REQUIRED WORK :: From the forum thread below, copy everything from "hey guys come" down to "part of Ga." word for word.

PASSAGE GIVEN ::
=======

Thats how i roll man.........might bring em with me to the shoot


----------



## BREAK'N WINGS

REDMOND1858 said:


> Thats how i roll man.........might bring em with me to the shoot



you might wann see about gettin a bigger boat! Dont think the TRITON can handle all that weight. The welds  might pull aprt


----------



## REDMOND1858

I aint worried about it, if the boat sinks ill just ride one of them to shore


----------



## Swamp Star

REDMOND1858 said:


> wish i had that problem!!!!



There nothing fancy just somethin that floats one aluminum and one skiff.


----------



## thompsonsz71

anyone need another shooter on their boat?.... if i can find someone to shoot with ill be coming...... saturday definately sounds better to me


----------



## BREAK'N WINGS

Swamp Star said:


> There nothing fancy just somethin that floats one aluminum and one skiff.



Thats bout all mine is.  Gets it done though


----------



## passthru24

Hey Guys I live here in Franklin and would like to join in but I think first of Mar. may not be a good time for fish, for one thing the water is well out of the banks and the fish get up and under so far you can't seem to get good shot's, second I don't know if I would leave my stuff parked at Snake Creek cause theirs been alot of break ins and damage to some Friends of mine Trucks. But if you guys would like to keep a check on the water and things such as that just pm me or killitgrillit cause we live out on West Point from April to Aug.


----------



## Flaustin1

hey guys come to clarkes hill or russell.  The fish are plentiful and the winers are scarce. the last nite i went we shot 126 fish . . . .two 55 gal drums full.   Carp gar and suckers.  the rules were changed last year so now you can shoot cats in the savannah river chain of lakes.  Better than eatin them carp. . .If the financials work out and i get my boat back I would definately shoot with ya if yall come to the N.E. part of Ga.


----------



## Michael

Hey Flaustin1, you know we have a shoot out of Cherokee Ramp in 2 weeks don't cha?


----------



## S Adams

passthru24 said:


> Hey Guys I live here in Franklin and would like to join in but I think first of Mar. may not be a good time for fish, for one thing the water is well out of the banks and the fish get up and under so far you can't seem to get good shot's, second I don't know if I would leave my stuff parked at Snake Creek cause theirs been alot of break ins and damage to some Friends of mine Trucks. But if you guys would like to keep a check on the water and things such as that just pm me or killitgrillit cause we live out on West Point from April to Aug.



Where is a good boat ramp on the river?(i had two trollin batt go missin at snake creek)


----------



## REDMOND1858

i always put in at mcgee and camp at whitetail.  i think were going to stay at holiday though cause whitetail is gone be closed. every time iv put in at mcgee iv seen fish. yellow jacket wasnt bad either, alot of shallow water there


----------



## Swamp Star

BREAK'N WINGS said:


> Thats bout all mine is.  Gets it done though



Heard that we aint got no raised decks or nothin like that just some lights and castin decks. Hasnt made us swim yet. HAHA.

=======

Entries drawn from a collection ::
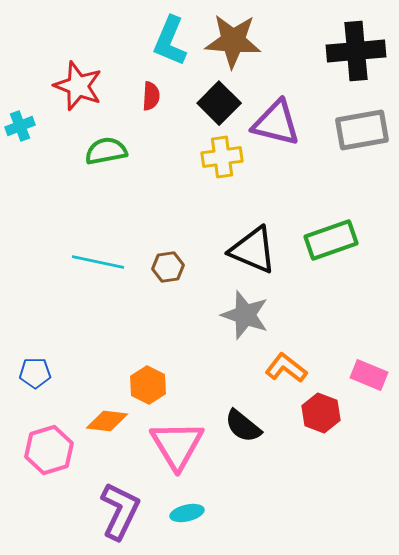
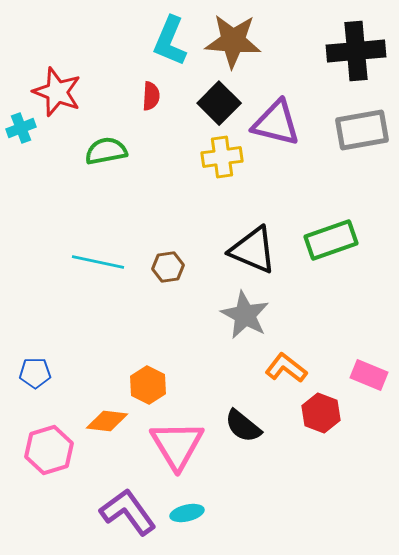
red star: moved 21 px left, 6 px down
cyan cross: moved 1 px right, 2 px down
gray star: rotated 9 degrees clockwise
purple L-shape: moved 8 px right, 1 px down; rotated 62 degrees counterclockwise
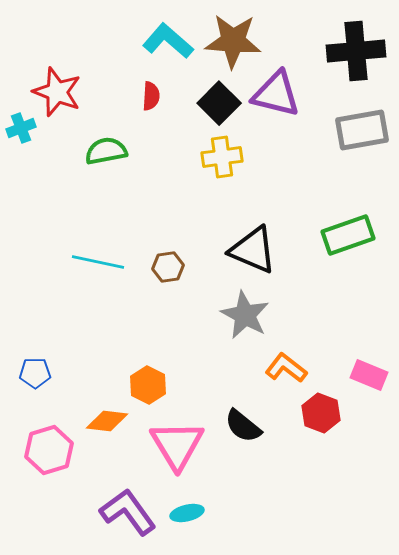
cyan L-shape: moved 2 px left; rotated 108 degrees clockwise
purple triangle: moved 29 px up
green rectangle: moved 17 px right, 5 px up
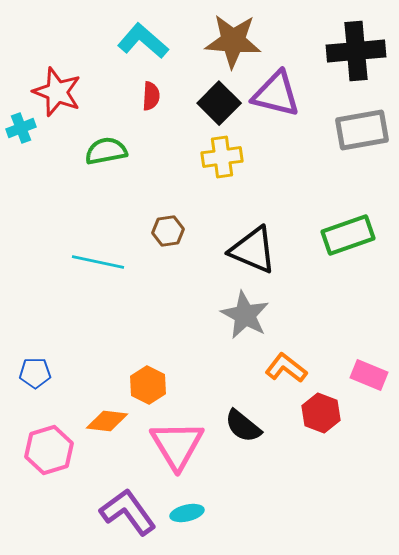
cyan L-shape: moved 25 px left
brown hexagon: moved 36 px up
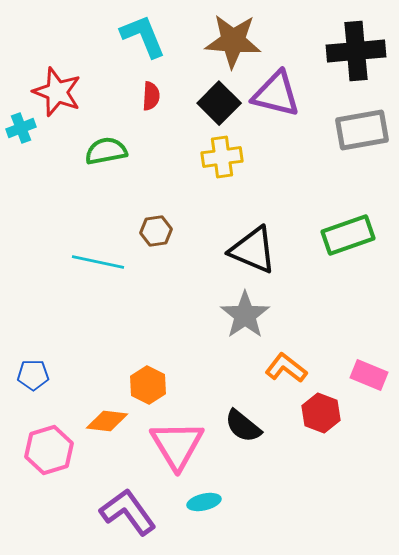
cyan L-shape: moved 5 px up; rotated 27 degrees clockwise
brown hexagon: moved 12 px left
gray star: rotated 9 degrees clockwise
blue pentagon: moved 2 px left, 2 px down
cyan ellipse: moved 17 px right, 11 px up
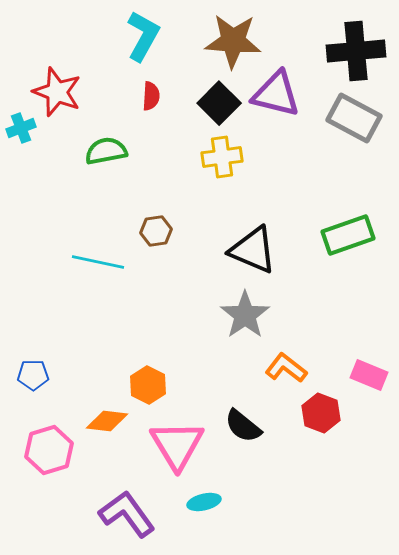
cyan L-shape: rotated 51 degrees clockwise
gray rectangle: moved 8 px left, 12 px up; rotated 38 degrees clockwise
purple L-shape: moved 1 px left, 2 px down
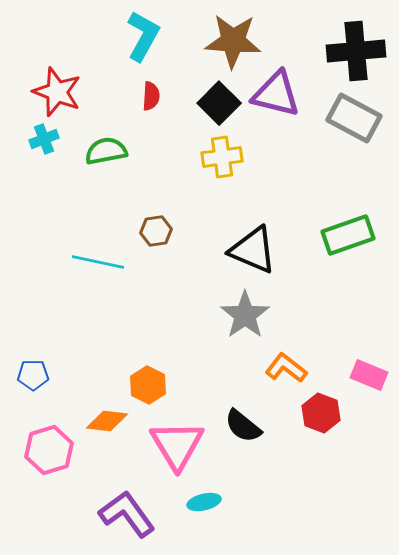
cyan cross: moved 23 px right, 11 px down
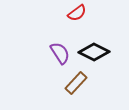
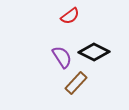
red semicircle: moved 7 px left, 3 px down
purple semicircle: moved 2 px right, 4 px down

=======

RESULT OF THE EXERCISE ::
hey guys come to clarkes hill or russell.  The fish are plentiful and the winers are scarce. the last nite i went we shot 126 fish . . . .two 55 gal drums full.   Carp gar and suckers.  the rules were changed last year so now you can shoot cats in the savannah river chain of lakes.  Better than eatin them carp. . .If the financials work out and i get my boat back I would definately shoot with ya if yall come to the N.E. part of Ga.